Стоит очутиться в центре имперской столицы – и мы увидим ее парадные, стройные улицы и проспекты, лучами устремленные к Адмиралтейству. Купечески-столичная Гороховая несколько изменилась в ХХ столетии, когда с одной стороны ее перекрыли зданием ТЮЗа; Вознесенский проспект любезно провожает тебя до самой Фонтанки и, изящно приподнимая шляпу, раскланивается с Измайловским проспектом.
А вот и безупречный франт Невский… Устремившись в бесконечность, подхватывая на лету своих прохожих, он все тот же великолепный лгун и соблазнитель. Как отмечает В. Лелина: «Невский – это театр, это сцена с меняющимися декорациями, с местами для зрителей, с галеркой и кулуарами». Ничего не изменилось с тех пор, как Гоголь «раскусил» его. Только Время прокатилось по проспекту; кое-где задержалось, кое-где и следа не оставило.
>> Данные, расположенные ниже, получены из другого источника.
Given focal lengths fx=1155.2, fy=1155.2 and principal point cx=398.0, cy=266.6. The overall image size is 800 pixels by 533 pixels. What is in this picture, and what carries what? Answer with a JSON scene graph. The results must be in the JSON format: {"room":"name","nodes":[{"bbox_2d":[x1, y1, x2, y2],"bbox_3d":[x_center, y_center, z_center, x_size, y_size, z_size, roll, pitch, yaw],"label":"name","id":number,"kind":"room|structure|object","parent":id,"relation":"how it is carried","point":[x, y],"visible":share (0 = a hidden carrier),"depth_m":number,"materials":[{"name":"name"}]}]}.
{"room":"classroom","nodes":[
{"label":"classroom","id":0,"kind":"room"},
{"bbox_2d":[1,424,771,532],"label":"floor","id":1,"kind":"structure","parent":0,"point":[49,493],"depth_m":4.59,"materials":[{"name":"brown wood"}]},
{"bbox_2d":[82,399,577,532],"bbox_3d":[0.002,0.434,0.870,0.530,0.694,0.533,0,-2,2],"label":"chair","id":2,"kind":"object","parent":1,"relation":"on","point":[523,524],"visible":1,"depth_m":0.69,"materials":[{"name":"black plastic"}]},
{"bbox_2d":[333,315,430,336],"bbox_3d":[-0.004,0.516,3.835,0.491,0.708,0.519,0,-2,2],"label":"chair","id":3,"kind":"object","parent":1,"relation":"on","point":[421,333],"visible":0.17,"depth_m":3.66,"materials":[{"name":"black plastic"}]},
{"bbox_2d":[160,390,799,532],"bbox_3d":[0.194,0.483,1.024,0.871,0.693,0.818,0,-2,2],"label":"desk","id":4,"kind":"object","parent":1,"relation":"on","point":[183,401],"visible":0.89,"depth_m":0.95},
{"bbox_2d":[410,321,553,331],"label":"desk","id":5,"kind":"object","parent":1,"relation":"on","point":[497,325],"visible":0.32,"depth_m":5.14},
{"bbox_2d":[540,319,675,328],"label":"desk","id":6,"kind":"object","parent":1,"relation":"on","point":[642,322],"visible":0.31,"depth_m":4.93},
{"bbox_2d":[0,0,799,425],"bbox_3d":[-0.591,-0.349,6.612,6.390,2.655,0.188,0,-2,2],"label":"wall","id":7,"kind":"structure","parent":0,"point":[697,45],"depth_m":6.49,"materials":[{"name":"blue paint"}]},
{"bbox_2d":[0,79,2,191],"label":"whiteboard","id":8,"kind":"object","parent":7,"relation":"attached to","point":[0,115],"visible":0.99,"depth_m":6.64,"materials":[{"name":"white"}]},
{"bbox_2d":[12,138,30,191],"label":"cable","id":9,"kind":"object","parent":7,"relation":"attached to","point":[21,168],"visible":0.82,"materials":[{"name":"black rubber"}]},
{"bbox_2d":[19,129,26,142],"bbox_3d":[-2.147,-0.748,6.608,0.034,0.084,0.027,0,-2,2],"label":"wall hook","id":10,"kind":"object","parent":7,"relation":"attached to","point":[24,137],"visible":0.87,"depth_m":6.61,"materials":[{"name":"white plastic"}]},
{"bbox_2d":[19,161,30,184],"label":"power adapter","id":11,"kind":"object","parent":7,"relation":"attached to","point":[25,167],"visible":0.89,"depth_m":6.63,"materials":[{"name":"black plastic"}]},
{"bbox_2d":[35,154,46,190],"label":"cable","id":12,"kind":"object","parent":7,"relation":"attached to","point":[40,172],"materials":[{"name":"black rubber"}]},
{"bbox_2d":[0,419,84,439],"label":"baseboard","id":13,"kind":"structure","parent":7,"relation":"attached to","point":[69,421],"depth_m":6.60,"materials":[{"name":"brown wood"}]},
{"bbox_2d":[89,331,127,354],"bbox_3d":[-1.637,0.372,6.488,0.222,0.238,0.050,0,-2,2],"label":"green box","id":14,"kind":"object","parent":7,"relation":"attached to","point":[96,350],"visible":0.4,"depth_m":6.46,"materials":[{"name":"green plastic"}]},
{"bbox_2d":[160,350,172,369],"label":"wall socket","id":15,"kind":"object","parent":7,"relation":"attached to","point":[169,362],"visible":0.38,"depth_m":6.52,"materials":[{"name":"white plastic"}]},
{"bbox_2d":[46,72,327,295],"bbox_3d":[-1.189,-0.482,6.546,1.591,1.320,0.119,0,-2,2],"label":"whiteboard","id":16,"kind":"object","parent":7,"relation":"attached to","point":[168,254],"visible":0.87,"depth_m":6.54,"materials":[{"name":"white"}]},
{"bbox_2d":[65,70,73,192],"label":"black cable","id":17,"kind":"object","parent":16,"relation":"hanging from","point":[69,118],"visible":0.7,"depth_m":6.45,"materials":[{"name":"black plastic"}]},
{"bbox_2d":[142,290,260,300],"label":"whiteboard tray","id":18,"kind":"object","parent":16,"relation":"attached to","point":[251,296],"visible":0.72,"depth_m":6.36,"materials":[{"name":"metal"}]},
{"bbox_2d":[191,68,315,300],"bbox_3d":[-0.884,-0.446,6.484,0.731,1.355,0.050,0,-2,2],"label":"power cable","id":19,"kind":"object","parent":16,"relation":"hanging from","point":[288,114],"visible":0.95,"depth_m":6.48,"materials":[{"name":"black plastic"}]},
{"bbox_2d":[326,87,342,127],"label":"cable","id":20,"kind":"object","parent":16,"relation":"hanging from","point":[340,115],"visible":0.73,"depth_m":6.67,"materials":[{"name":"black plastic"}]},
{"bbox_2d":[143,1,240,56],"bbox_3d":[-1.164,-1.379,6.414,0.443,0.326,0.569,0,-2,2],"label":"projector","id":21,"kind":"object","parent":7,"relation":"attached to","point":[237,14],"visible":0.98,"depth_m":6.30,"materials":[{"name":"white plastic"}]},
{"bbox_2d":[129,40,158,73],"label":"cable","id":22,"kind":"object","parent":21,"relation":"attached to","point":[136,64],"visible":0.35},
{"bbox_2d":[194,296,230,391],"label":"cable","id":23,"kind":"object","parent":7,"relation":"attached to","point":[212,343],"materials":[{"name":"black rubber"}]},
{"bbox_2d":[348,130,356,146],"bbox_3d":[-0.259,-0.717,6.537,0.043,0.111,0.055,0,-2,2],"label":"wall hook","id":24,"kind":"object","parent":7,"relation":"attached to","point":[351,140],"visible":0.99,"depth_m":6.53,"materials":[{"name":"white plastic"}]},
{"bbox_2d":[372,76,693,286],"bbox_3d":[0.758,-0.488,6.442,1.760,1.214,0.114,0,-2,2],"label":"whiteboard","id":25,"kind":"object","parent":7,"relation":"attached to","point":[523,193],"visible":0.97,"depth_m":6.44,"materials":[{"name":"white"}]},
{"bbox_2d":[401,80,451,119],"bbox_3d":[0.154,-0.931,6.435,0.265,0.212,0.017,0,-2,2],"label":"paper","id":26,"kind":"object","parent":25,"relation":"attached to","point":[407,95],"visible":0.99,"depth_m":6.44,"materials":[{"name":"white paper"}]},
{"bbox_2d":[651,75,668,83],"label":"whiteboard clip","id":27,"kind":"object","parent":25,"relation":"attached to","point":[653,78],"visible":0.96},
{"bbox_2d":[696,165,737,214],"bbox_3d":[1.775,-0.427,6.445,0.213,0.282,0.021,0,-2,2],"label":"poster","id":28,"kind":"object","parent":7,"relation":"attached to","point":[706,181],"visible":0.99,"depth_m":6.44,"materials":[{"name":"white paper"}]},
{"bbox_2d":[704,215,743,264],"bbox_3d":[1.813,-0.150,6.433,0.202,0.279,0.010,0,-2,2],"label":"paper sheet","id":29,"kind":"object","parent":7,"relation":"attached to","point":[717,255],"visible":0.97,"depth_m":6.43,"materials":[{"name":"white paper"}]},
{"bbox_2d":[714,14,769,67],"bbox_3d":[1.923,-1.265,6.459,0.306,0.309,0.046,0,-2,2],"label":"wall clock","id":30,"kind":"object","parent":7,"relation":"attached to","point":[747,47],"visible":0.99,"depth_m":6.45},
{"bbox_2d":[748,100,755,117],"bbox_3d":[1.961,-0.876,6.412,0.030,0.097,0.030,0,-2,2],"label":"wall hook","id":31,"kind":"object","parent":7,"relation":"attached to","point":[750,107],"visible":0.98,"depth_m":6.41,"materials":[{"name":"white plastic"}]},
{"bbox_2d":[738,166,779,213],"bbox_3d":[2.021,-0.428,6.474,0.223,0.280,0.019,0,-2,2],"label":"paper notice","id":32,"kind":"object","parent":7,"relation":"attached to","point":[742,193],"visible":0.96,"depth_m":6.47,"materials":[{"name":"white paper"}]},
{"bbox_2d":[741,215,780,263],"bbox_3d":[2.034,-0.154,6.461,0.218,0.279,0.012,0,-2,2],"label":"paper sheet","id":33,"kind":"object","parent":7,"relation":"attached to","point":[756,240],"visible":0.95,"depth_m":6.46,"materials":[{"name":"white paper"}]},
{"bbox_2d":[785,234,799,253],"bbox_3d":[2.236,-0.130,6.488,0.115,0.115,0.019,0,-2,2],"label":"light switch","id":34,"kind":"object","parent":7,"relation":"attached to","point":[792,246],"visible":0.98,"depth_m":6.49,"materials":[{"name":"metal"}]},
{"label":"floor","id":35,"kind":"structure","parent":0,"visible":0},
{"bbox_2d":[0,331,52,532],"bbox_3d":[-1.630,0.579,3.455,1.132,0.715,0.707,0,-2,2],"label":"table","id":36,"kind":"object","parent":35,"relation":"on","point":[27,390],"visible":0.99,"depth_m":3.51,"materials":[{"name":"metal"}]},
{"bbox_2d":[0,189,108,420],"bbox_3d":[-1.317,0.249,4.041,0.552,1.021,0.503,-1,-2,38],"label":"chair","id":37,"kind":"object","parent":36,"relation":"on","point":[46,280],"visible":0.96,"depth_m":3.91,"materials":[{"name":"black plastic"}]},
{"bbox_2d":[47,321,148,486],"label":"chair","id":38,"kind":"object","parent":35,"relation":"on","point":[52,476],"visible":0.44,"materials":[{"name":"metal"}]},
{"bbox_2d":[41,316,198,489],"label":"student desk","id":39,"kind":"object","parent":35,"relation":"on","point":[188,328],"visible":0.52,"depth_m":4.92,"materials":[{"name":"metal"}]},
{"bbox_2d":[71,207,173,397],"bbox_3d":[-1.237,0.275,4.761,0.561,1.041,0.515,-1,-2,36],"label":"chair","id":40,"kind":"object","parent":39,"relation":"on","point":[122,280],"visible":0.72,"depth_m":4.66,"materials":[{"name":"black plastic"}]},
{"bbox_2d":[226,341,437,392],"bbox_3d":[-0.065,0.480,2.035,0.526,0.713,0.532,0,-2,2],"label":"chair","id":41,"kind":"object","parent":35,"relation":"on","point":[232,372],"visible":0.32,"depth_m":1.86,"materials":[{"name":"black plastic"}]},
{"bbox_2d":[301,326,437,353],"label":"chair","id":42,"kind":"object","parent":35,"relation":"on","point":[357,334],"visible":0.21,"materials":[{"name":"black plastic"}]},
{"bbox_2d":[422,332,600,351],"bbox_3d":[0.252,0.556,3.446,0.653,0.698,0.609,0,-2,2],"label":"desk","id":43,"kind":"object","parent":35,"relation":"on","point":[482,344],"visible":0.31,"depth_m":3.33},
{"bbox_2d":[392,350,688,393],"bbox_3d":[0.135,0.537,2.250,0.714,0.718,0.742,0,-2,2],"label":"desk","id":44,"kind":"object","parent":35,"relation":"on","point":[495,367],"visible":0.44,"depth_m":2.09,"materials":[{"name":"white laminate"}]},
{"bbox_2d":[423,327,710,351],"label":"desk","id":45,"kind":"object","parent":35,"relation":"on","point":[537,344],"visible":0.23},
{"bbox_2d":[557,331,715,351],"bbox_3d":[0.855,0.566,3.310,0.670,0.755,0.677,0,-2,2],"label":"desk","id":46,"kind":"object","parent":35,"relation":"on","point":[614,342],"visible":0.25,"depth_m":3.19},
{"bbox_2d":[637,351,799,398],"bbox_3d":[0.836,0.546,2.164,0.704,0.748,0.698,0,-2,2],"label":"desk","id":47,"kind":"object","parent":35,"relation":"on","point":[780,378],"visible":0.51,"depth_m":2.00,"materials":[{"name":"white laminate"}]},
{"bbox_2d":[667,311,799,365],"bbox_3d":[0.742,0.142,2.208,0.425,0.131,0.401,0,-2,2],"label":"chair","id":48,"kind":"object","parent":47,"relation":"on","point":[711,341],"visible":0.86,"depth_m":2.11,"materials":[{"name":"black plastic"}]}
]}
…Сверкающие в зелени белокаменные павильоны Царского Села, фонтаны и каскады Петергофа приглашают на встречу с прошлым. Великокняжеские дворцы, сады, парки и сегодня служат местом дальних прогулок и воспоминаний.
…Деревья обступают мавзолеем «двухсот, трехсот и старше этих лет». И так воздушна тень в старинном гроте! А на земле аллей – везде, куда ни глянь – отметины тростей или зонтов. Листва напоминает нам шуршанье платьев времен екатерининских балов. Мелькнули чьи-то темные ресницы… и «тихий танец отдаленных встреч» нам повторила нимфа Эхо…
На все времена город на Неве и его окрестности являются удивительным творением величайших мастеров. Прелесть и роскошь этой северной Венеции – воистину ларец драгоценностей, который принадлежит России, всему миру, каждому цивилизованному человеку.